### WHAT TO PRODUCE:
Which lines below contain the word "Global"? Copy each of them.

[Dataset entries]
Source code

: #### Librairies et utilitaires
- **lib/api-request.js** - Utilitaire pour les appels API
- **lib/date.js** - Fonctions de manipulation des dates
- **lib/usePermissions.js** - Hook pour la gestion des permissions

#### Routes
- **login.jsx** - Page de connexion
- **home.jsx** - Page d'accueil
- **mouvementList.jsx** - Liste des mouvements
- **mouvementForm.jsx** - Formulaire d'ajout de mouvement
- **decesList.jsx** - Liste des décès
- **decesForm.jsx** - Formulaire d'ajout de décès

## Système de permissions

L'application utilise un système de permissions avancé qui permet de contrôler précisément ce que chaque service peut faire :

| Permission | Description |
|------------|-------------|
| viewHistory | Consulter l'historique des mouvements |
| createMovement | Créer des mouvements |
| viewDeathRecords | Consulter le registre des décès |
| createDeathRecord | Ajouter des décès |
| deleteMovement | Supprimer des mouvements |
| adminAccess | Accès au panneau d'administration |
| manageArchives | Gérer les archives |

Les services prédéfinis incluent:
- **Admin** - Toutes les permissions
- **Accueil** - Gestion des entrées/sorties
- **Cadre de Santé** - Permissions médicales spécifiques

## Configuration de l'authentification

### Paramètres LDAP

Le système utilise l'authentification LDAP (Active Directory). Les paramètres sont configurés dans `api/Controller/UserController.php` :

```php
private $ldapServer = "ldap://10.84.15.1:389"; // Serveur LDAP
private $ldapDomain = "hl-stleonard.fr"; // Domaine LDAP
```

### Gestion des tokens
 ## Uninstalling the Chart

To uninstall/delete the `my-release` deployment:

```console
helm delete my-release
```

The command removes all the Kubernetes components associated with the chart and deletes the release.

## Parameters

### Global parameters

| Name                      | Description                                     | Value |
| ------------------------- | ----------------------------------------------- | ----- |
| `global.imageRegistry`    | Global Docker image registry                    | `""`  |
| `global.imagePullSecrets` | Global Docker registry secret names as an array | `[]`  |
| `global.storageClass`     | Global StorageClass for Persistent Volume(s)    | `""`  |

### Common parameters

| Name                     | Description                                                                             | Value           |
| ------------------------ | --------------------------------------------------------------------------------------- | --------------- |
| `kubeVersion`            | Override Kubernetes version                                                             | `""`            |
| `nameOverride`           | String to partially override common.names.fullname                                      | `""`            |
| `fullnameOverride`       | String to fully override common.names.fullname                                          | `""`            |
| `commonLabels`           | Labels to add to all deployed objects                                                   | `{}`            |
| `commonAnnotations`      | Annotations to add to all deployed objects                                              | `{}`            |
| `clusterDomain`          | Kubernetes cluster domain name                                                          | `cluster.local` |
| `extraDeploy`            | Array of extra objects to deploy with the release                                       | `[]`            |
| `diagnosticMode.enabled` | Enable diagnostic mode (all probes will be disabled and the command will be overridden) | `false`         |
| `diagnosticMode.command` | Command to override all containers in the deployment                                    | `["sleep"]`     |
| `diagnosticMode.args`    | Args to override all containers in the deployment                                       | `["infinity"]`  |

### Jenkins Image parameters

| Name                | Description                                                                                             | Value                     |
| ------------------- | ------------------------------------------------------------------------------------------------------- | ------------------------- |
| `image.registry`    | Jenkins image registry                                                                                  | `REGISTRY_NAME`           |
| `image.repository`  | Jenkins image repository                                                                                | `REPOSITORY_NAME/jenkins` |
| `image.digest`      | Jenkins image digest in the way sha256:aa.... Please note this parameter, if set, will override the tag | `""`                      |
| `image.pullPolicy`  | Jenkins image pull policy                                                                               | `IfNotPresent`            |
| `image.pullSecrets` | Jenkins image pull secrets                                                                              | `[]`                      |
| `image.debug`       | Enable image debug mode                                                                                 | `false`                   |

### ANSWER TO THE EXERCISE:
### Global parameters
| `global.imageRegistry`    | Global Docker image registry                    | `""`  |
| `global.imagePullSecrets` | Global Docker registry secret names as an array | `[]`  |
| `global.storageClass`     | Global StorageClass for Persistent Volume(s)    | `""`  |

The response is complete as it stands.